## PROBLEM SET
(a) In the forum post about film school applications, what minimum undergraduate GPA was the poster told USC requires?
(b) Reproduce the passage of the forum post about film school applications between "Hi everyone!!" and "well,please help me.", inclusive.

## SOURCE EXTRACT
• • • • • • •
# Queries about film school applications



## itsarjun (Apr 6, 2014)

Hi everyone!!

I am an international student.I will be applying to USC,NYU,SVA & AFI for Fall 2015(film production).Can you people give me some suggestions before i apply to these film schools?
I have a few queries as well,please help me.

-I was told a min undergrad gpa of 3.0 is required for USC(i am not sure of other universities).Is there anyone who got in with a gpa below 3 into any film school(USC,NYU,SVA & AFI)?Will it play an important role?Which of the above film schools take gpa seriously & which ones don't?

-I dont have any work experience.But i did film related projects, while studying in college itself(thats one reason why i don't have a gpa of 3  ).So will work experience matter?I will be applying to film schools right after my undergrad(which is not film related).But i have done significant amount of work(3 documentary films-one of this is still in production, 2 music videos and 1 indie project etc) in films.I have scored A's in all my film/media related electives at college.

-Also i haven't seen people in this blog talking much about european film schools & film schools in Canada (pardon me if i am wrong).Some of these film schools like FAMU, Polish film school have created brilliant directors & cinematographers.But they aren't as famous as the above ones.Is there anyone here who has info about EU film schools/film schools in canada or is there any thread which is already created for that?

Thanks in advance.


----------
• • • • • • •
## STORED RECORDS

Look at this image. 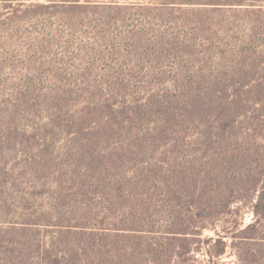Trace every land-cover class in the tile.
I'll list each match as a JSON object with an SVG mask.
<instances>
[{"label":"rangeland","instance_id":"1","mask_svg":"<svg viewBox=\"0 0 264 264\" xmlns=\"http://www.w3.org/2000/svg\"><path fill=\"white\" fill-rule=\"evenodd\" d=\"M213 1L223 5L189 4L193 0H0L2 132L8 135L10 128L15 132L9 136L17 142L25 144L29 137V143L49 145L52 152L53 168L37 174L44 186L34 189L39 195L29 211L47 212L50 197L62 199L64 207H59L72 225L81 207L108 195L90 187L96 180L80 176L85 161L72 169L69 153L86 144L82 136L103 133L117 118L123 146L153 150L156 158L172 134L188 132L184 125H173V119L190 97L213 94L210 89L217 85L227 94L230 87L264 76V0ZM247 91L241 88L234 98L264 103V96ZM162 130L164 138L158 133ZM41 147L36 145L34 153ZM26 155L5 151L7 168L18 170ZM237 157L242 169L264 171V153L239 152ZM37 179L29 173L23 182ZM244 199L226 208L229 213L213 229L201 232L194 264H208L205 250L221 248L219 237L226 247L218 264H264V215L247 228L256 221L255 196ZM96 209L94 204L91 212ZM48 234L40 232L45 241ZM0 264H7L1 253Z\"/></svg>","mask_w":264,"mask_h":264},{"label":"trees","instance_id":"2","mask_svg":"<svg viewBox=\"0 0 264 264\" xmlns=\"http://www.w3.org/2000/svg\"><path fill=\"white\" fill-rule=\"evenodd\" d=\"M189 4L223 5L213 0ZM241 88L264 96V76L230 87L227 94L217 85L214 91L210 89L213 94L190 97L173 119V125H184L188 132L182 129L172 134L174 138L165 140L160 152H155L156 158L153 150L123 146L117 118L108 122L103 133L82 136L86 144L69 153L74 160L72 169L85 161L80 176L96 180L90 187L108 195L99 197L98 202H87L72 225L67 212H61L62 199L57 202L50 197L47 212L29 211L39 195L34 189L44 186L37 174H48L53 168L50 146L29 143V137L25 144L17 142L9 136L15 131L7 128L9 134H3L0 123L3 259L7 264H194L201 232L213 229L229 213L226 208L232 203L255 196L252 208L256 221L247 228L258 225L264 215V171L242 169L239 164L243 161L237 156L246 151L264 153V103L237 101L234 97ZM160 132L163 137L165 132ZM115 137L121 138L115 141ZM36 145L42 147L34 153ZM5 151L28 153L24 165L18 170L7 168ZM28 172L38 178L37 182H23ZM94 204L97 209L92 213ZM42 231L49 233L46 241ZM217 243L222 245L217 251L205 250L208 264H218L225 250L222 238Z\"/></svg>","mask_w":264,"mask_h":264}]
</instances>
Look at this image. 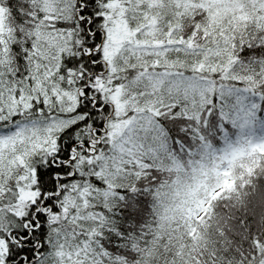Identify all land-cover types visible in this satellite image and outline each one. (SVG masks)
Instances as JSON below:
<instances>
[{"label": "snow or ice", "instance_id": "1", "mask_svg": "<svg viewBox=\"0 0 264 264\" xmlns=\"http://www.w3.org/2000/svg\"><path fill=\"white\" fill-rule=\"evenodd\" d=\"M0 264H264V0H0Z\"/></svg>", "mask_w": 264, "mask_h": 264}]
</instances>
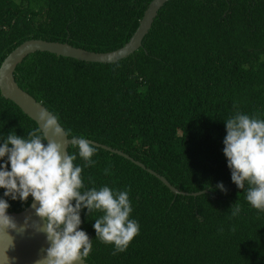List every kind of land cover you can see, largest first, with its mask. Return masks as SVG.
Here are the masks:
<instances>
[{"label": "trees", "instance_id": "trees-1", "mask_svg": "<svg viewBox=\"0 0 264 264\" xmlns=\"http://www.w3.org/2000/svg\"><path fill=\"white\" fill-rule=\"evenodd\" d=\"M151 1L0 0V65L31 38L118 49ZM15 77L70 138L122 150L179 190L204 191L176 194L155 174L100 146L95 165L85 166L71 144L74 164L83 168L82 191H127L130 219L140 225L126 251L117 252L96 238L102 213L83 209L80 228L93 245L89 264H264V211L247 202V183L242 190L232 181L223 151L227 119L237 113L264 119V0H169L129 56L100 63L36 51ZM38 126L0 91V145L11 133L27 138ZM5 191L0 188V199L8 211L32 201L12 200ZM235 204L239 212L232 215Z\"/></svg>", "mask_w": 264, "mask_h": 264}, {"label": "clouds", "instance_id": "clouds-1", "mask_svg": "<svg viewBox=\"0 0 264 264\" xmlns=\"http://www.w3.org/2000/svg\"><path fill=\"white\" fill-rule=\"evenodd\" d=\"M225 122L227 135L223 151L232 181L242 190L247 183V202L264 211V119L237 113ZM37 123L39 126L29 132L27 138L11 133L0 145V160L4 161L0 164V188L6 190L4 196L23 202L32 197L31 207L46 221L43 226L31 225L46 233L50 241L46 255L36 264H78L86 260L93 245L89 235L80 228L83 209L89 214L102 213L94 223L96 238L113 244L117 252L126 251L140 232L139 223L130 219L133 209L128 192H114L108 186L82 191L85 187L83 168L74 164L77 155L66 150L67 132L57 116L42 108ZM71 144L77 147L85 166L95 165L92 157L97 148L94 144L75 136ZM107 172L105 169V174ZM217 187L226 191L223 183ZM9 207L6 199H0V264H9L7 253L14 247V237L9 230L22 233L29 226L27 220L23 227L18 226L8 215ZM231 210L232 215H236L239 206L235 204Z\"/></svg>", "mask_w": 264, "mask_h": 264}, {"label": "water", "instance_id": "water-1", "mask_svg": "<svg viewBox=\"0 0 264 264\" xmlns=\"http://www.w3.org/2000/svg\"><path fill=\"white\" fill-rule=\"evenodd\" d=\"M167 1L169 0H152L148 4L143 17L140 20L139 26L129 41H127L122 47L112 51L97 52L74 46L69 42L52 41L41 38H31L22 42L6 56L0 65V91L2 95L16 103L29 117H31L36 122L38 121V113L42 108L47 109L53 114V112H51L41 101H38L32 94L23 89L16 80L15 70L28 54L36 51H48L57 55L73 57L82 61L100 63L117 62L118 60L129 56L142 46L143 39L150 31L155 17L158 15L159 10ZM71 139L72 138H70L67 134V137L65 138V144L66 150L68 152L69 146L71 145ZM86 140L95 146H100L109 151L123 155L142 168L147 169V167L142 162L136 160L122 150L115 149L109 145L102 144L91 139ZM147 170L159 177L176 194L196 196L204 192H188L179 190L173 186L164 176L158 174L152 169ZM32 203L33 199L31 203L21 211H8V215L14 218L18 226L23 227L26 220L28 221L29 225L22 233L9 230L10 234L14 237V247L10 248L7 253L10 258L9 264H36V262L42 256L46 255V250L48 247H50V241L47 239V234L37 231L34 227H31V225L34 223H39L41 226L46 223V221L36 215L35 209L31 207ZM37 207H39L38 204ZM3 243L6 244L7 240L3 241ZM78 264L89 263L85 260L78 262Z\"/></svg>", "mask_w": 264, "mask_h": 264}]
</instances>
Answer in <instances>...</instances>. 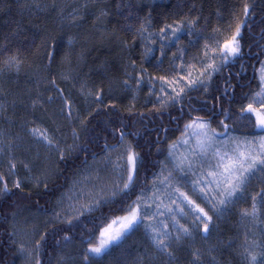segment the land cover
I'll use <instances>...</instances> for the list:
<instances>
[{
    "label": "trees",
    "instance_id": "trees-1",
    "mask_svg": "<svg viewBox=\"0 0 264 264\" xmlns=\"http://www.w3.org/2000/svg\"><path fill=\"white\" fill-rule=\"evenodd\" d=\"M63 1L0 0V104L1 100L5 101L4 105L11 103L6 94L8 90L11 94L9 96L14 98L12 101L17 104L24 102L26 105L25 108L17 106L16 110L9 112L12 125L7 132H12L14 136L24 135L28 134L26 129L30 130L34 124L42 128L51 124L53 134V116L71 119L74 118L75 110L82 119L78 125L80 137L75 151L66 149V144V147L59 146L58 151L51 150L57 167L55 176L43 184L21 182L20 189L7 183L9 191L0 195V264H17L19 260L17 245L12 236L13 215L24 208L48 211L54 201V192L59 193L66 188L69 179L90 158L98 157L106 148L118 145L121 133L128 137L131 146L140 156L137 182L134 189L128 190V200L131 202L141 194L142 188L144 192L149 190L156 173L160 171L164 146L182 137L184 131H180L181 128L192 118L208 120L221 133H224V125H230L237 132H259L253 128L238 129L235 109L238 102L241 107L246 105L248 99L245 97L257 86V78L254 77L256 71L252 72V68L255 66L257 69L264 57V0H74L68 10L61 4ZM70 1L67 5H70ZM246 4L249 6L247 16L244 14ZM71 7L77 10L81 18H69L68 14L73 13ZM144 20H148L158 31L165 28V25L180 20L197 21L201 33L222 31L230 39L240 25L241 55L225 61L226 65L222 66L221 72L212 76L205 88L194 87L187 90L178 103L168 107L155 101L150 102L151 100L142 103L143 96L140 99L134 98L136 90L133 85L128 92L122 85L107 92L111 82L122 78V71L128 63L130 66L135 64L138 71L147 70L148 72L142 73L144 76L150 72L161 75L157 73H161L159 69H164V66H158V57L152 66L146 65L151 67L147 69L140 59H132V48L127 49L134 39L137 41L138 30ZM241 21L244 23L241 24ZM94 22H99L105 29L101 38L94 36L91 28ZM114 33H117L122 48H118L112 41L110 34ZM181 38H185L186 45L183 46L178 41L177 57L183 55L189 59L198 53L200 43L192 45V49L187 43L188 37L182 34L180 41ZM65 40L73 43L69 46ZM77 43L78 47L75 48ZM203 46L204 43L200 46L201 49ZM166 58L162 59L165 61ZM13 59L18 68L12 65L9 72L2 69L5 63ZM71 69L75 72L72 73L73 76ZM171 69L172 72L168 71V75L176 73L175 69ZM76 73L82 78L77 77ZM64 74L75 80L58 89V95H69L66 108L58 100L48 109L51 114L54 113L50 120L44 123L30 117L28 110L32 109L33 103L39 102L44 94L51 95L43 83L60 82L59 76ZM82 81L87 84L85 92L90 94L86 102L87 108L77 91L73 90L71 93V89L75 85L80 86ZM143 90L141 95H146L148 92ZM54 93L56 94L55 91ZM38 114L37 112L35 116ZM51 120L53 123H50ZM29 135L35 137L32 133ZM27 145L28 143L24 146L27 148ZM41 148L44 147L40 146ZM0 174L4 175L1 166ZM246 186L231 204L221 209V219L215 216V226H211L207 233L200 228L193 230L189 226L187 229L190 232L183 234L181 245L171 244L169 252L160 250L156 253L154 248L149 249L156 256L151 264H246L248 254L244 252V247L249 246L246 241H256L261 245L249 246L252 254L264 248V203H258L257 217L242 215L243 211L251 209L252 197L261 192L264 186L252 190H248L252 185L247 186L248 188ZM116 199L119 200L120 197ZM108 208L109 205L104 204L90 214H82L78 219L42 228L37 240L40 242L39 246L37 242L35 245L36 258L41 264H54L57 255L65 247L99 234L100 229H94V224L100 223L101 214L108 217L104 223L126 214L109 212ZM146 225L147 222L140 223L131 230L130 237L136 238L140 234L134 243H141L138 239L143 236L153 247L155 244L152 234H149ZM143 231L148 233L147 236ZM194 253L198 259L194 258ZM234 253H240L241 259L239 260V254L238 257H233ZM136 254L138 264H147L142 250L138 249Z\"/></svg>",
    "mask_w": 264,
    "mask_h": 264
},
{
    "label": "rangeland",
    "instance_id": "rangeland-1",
• • • • • • •
## TASK ANSWERS
(a) A minimum undergraduate GPA of 3.0.

(b)
Hi everyone!!

I am an international student.I will be applying to USC,NYU,SVA & AFI for Fall 2015(film production).Can you people give me some suggestions before i apply to these film schools?
I have a few queries as well,please help me.